Each family has to do it as they want and can. There are families who leave an empty chair, but this is very strong and not everyone can do it like this. We cannot be overwhelmed by sadness and have everything be tragic. Maybe a gesture, a reminder… If someone can’t handle it, nothing happens if it is postponed, but it is said that now we cannot cope and we postpone it.

School holidays, lots of time with family, days full of stimulation and change of routines. Patience is more necessary than ever. You talk about the traffic light technique…

We have to connect with the emotions and the body, observe ourselves. When you see that you are getting angry, that a primary emotion has to come out impulsively, stop. Look for ways to calm yourself, repeat to yourself: “Calm down, calm down, calm down.” When you have calmed down you can talk and continue, perhaps you will no longer need to say what you were about to say before you exploded. On the physical level, it is good to release it with some activity such as a walk, playing sports, doing a dance with percussion… Release the accumulated stress from the saturation of these days.

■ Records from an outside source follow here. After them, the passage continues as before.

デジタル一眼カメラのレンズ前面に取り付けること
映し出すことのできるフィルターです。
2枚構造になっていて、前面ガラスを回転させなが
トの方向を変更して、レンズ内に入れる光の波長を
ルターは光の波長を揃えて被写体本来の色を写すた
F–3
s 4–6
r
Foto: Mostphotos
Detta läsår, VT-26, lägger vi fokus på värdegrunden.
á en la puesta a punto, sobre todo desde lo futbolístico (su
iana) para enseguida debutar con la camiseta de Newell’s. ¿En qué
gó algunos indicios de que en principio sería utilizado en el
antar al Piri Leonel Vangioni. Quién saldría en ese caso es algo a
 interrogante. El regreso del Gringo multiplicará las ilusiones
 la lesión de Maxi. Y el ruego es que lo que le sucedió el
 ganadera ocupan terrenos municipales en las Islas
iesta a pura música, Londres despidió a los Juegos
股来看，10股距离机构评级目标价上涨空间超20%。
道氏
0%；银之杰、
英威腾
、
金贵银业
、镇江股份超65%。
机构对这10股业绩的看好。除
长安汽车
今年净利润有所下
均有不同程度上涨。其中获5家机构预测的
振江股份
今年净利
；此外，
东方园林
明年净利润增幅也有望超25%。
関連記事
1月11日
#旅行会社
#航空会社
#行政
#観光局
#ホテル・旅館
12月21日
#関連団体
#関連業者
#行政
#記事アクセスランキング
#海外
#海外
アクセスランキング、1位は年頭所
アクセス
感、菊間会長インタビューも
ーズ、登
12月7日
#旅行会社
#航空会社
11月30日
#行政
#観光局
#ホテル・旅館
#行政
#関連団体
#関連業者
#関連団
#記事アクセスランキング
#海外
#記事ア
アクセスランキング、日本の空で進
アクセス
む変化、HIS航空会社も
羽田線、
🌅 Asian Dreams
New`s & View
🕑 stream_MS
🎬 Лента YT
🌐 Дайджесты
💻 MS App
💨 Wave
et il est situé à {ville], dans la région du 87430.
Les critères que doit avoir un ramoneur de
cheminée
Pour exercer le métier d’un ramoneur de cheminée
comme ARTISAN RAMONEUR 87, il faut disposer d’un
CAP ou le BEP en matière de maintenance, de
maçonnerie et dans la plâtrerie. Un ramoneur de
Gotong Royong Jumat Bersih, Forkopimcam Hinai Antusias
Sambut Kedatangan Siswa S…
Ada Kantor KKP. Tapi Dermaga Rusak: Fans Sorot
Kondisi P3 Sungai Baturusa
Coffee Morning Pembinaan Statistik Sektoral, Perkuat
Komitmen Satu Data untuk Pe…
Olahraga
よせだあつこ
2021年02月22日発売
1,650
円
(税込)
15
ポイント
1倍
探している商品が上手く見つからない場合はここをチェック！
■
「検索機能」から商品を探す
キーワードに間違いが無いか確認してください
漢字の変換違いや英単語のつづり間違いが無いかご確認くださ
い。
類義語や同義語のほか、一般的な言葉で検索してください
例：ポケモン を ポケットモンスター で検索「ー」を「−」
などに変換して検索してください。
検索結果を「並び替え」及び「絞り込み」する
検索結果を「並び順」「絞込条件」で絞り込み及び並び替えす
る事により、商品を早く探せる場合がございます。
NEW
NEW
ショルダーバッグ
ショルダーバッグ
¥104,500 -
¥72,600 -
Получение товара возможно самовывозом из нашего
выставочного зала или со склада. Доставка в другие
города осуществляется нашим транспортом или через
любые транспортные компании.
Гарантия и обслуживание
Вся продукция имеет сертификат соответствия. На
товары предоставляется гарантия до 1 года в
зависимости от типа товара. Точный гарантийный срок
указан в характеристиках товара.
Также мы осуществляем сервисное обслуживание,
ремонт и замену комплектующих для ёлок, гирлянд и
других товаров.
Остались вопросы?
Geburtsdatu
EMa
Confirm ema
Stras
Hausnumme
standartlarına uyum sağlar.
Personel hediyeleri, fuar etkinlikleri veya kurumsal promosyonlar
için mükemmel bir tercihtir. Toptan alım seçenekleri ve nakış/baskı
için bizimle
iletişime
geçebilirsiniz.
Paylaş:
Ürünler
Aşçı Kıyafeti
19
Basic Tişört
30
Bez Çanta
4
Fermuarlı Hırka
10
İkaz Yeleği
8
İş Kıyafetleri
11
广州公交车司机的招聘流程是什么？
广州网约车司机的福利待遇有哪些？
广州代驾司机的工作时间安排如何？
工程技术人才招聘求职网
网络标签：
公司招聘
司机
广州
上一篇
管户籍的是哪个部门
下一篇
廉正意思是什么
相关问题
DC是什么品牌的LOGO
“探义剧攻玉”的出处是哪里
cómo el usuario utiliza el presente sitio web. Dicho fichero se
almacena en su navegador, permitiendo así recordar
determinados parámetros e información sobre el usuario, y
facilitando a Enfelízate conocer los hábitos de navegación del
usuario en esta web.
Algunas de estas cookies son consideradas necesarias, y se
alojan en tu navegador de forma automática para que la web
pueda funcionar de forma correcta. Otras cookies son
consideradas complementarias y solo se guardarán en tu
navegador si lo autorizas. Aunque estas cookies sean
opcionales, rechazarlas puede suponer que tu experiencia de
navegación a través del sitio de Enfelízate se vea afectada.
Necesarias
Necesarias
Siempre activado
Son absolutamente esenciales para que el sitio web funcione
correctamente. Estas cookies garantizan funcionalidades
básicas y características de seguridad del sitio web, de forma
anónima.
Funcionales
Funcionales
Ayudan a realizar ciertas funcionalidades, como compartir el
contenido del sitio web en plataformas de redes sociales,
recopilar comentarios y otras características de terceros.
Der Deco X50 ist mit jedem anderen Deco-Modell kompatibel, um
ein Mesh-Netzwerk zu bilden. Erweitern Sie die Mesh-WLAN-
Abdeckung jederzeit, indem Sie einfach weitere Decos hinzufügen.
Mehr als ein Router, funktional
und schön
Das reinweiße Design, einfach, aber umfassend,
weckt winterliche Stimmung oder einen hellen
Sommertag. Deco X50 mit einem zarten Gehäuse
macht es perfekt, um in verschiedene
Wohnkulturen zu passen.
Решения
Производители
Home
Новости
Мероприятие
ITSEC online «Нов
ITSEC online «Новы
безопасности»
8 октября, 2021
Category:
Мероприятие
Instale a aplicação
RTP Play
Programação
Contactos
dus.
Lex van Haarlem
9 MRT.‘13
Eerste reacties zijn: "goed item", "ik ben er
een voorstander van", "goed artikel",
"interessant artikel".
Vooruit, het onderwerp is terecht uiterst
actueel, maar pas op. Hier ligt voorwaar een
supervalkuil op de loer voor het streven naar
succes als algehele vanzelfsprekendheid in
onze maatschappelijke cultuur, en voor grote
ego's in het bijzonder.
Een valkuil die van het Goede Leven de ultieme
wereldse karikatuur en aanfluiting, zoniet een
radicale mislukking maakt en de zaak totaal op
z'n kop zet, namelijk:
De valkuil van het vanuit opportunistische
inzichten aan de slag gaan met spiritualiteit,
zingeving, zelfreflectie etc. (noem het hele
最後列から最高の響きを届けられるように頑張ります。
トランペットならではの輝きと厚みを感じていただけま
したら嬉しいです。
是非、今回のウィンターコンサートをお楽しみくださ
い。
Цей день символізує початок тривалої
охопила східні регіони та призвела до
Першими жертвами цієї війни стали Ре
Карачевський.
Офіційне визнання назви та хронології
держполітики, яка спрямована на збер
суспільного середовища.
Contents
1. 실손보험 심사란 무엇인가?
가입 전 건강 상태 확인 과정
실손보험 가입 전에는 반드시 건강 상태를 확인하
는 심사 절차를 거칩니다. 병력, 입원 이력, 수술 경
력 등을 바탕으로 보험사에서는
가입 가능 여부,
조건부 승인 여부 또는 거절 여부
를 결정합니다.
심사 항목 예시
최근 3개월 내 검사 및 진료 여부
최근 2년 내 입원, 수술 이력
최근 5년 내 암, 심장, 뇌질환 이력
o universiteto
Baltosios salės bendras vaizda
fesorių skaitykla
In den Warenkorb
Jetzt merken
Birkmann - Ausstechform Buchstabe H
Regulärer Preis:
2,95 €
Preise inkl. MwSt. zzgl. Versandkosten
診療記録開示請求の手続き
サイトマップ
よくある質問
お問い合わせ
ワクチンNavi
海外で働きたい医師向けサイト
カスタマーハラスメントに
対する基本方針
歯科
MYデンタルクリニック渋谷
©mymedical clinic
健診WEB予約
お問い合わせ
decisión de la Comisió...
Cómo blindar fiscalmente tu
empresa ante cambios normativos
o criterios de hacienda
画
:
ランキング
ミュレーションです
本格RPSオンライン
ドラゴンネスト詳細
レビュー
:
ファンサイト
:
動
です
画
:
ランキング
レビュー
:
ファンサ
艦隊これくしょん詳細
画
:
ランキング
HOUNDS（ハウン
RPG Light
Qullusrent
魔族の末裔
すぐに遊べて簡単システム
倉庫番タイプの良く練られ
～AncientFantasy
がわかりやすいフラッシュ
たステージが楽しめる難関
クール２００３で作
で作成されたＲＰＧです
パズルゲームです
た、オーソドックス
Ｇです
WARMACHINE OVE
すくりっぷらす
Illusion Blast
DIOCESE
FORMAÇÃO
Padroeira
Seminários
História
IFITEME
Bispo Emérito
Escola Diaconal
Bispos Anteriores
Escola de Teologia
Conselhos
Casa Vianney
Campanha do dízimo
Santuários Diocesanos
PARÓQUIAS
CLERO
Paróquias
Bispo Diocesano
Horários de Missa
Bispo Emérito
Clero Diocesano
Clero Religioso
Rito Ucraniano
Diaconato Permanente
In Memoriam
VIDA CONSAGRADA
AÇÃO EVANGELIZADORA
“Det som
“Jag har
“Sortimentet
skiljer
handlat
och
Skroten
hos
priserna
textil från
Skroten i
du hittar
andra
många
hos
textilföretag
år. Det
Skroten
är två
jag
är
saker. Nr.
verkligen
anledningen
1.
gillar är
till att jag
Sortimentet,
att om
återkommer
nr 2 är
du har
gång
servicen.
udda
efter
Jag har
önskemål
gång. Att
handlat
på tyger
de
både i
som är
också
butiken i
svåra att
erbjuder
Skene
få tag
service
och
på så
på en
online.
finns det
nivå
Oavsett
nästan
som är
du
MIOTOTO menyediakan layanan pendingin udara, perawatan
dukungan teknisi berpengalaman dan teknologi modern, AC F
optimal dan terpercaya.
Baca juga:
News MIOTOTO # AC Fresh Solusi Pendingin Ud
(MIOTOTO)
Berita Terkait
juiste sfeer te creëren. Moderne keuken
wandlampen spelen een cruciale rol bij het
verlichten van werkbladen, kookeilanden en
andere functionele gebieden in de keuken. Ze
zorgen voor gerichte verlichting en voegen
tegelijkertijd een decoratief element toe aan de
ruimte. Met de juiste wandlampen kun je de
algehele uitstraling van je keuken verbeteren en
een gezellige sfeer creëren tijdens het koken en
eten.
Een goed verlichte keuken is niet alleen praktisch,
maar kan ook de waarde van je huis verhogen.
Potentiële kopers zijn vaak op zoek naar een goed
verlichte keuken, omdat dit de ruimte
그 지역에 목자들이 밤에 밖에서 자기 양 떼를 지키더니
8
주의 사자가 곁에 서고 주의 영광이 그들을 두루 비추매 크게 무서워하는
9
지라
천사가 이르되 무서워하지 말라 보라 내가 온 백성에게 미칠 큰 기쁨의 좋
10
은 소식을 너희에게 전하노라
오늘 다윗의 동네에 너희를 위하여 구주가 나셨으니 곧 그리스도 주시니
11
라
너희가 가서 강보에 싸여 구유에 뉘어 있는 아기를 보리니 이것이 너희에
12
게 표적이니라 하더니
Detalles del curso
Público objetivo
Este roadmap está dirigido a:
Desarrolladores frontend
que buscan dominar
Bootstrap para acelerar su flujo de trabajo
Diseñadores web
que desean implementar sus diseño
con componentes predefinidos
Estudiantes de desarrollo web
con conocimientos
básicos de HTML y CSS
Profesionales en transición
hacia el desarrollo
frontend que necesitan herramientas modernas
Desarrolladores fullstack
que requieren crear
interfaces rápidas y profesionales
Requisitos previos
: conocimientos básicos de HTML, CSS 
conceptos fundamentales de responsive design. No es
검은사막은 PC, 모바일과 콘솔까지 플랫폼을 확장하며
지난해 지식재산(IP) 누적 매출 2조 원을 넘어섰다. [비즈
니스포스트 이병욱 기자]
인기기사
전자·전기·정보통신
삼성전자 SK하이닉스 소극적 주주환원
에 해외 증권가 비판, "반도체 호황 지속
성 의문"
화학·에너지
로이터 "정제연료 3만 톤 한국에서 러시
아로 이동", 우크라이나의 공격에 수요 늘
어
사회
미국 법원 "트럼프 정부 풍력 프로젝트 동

At family gatherings we meet brothers-in-law, uncles, in-laws or cousins ??with whom we do not have much trust. And sometimes they make judgments about us or our way of parenting.

These are days to avoid controversial topics, and this is totally controversial. It is always best to divert the topic, not get into an argument. Assertive techniques say that you have to listen and let it go, neither refute nor agree. We can also openly refuse to discuss. We have to leave the reproaches of the past aside. At Christmas we don’t have to have attacks of sincerity, let’s stop the sincericides. What has not been fixed in years, you will not fix on Christmas Day, it can even get worse when we are at the table, interacting a lot and with alcohol in the middle, for example. Always think that if someone criticizes you or says something about you, that says more about them than about you. Before meetings, you can think of nice phrases to say to sour or unkind people (“What a nice detail”, “Thank you for hosting us”, “You are fantastic”), which can defuse the aggro.